At first, it seemed like a cool concept: Let consumers compare wireless, cellular and long-distance telephone rate info and sign up for service; Decide.com would draw a commission from telecom service providers whenever new customers signed up for products at the site. But Stravitz soon became aware of the model's limitations: The purchase cycle happens every two years, customer loyalty is hard to create, acquisition costs are high and ongoing revenue generation ability is limited. "It sounded like a neat idea, but how do you make money doing it?" Stravitz asks. Plus, the Internet has such a low barrier to entry that it's hard to retain a competitive advantage. When Stravitz started at Decide.com, the company had one competitor; when he left six months later, it had seven.
Stravitz considered going to other dotcom startups. But he found that, unless you're the absolute top marketing officer in the company, the jobs are pretty narrow. Such a job is often more limited at a startup than it would be at a company like Clorox. "When there's only one business to run, the CEO's going to be running the business, not you," Stravitz says. "In the consumer products arena, when you're running the product line, you're owning the business." Then there are the long hours at startups - fun for a twentysomething, but less interesting to someone like Stravitz who has kids at home.

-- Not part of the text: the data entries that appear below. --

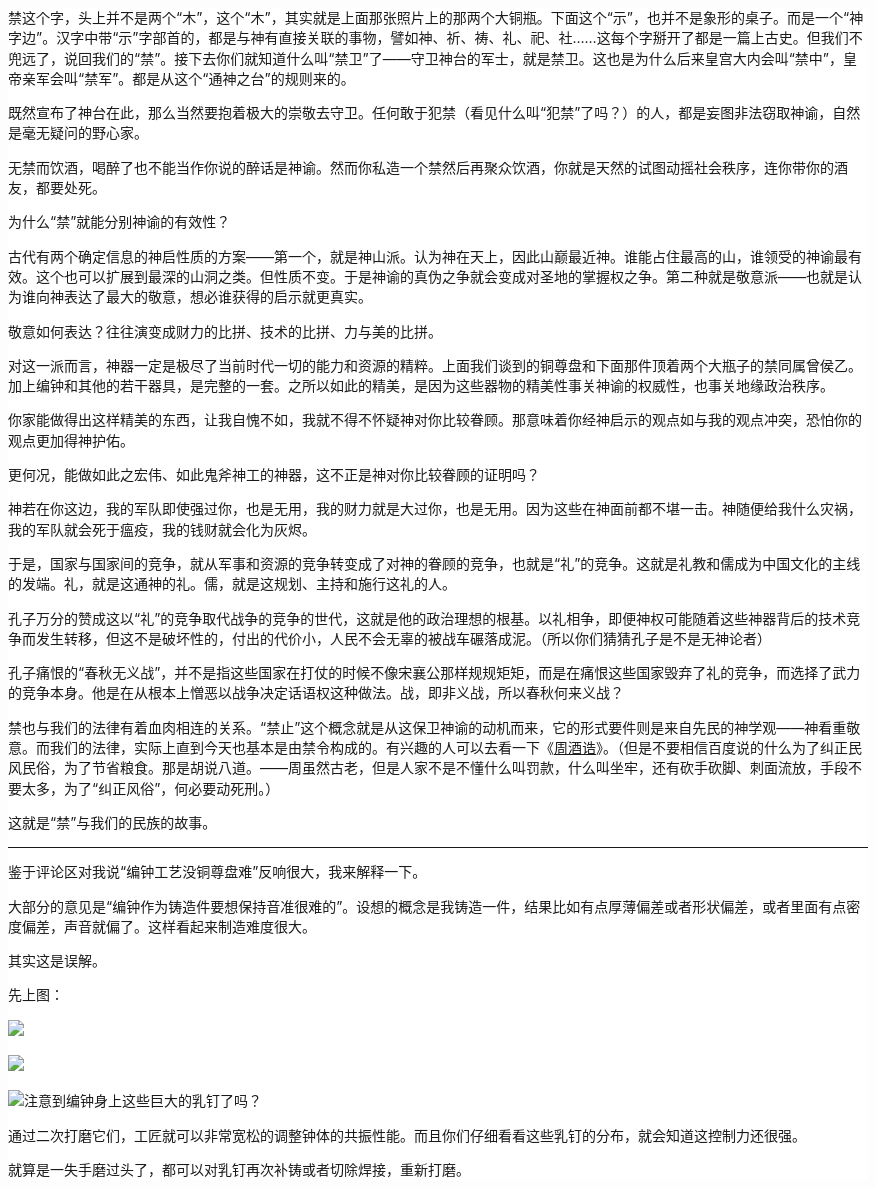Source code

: 禁这个字，头上并不是两个“木”，这个“木”，其实就是上面那张照片上的那两个大铜瓶。下面这个“示”，也并不是象形的桌子。而是一个“神字边”。汉字中带“示”字部首的，都是与神有直接关联的事物，譬如神、祈、祷、礼、祀、社……这每个字掰开了都是一篇上古史。但我们不兜远了，说回我们的“禁”。接下去你们就知道什么叫“禁卫”了——守卫神台的军士，就是禁卫。这也是为什么后来皇宫大内会叫“禁中”，皇帝亲军会叫“禁军”。都是从这个“通神之台”的规则来的。

既然宣布了神台在此，那么当然要抱着极大的崇敬去守卫。任何敢于犯禁（看见什么叫“犯禁”了吗？）的人，都是妄图非法窃取神谕，自然是毫无疑问的野心家。

无禁而饮酒，喝醉了也不能当作你说的醉话是神谕。然而你私造一个禁然后再聚众饮酒，你就是天然的试图动摇社会秩序，连你带你的酒友，都要处死。

为什么“禁”就能分别神谕的有效性？

古代有两个确定信息的神启性质的方案——第一个，就是神山派。认为神在天上，因此山巅最近神。谁能占住最高的山，谁领受的神谕最有效。这个也可以扩展到最深的山洞之类。但性质不变。于是神谕的真伪之争就会变成对圣地的掌握权之争。第二种就是敬意派——也就是认为谁向神表达了最大的敬意，想必谁获得的启示就更真实。

敬意如何表达？往往演变成财力的比拼、技术的比拼、力与美的比拼。

对这一派而言，神器一定是极尽了当前时代一切的能力和资源的精粹。上面我们谈到的铜尊盘和下面那件顶着两个大瓶子的禁同属曾侯乙。加上编钟和其他的若干器具，是完整的一套。之所以如此的精美，是因为这些器物的精美性事关神谕的权威性，也事关地缘政治秩序。

你家能做得出这样精美的东西，让我自愧不如，我就不得不怀疑神对你比较眷顾。那意味着你经神启示的观点如与我的观点冲突，恐怕你的观点更加得神护佑。

更何况，能做如此之宏伟、如此鬼斧神工的神器，这不正是神对你比较眷顾的证明吗？

神若在你这边，我的军队即使强过你，也是无用，我的财力就是大过你，也是无用。因为这些在神面前都不堪一击。神随便给我什么灾祸，我的军队就会死于瘟疫，我的钱财就会化为灰烬。

于是，国家与国家间的竞争，就从军事和资源的竞争转变成了对神的眷顾的竞争，也就是“礼”的竞争。这就是礼教和儒成为中国文化的主线的发端。礼，就是这通神的礼。儒，就是这规划、主持和施行这礼的人。

孔子万分的赞成这以“礼”的竞争取代战争的竞争的世代，这就是他的政治理想的根基。以礼相争，即便神权可能随着这些神器背后的技术竞争而发生转移，但这不是破坏性的，付出的代价小，人民不会无辜的被战车碾落成泥。（所以你们猜猜孔子是不是无神论者）

孔子痛恨的“春秋无义战”，并不是指这些国家在打仗的时候不像宋襄公那样规规矩矩，而是在痛恨这些国家毁弃了礼的竞争，而选择了武力的竞争本身。他是在从根本上憎恶以战争决定话语权这种做法。战，即非义战，所以春秋何来义战？

禁也与我们的法律有着血肉相连的关系。“禁止”这个概念就是从这保卫神谕的动机而来，它的形式要件则是来自先民的神学观——神看重敬意。而我们的法律，实际上直到今天也基本是由禁令构成的。有兴趣的人可以去看一下《[周酒诰](https://link.zhihu.com/?target=https%3A//baike.baidu.com/item/%25E9%2585%2592%25E8%25AF%25B0)》。（但是不要相信百度说的什么为了纠正民风民俗，为了节省粮食。那是胡说八道。——周虽然古老，但是人家不是不懂什么叫罚款，什么叫坐牢，还有砍手砍脚、刺面流放，手段不要太多，为了“纠正风俗”，何必要动死刑。）

这就是“禁”与我们的民族的故事。



---

鉴于评论区对我说“编钟工艺没铜尊盘难”反响很大，我来解释一下。

大部分的意见是“编钟作为铸造件要想保持音准很难的”。设想的概念是我铸造一件，结果比如有点厚薄偏差或者形状偏差，或者里面有点密度偏差，声音就偏了。这样看起来制造难度很大。

其实这是误解。

先上图：

![](https://picx.zhimg.com/50/v2-a2d5c8cece531e8e6f36ebd794c801f9_720w.jpg?source=1940ef5c)  


![](https://pica.zhimg.com/50/v2-666e5ba869d074585df9d19c9fca61d5_720w.jpg?source=1940ef5c)  


![](https://pic1.zhimg.com/50/v2-339f132daeb8d1067469b73a66ca6df8_720w.jpg?source=1940ef5c)注意到编钟身上这些巨大的乳钉了吗？

通过二次打磨它们，工匠就可以非常宽松的调整钟体的共振性能。而且你们仔细看看这些乳钉的分布，就会知道这控制力还很强。

就算是一失手磨过头了，都可以对乳钉再次补铸或者切除焊接，重新打磨。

Clorox hired him back as the marketing director of its flagship laundry strategic business unit. He puts in long hours when the work demands it, Stravitz says, "but at some point, you do have a bit of a lull where you can get back your life." Should he ever get bored with his job, the US$4 billion consumer products giant has room for him to grow, and there's plenty he can learn from Clorox's management team - all of which is more important to him than the chance to strike Internet gold. "I would have no problem making a million dollars, but that's not the motivator," Stravitz says. "If it were, I wouldn't have come back."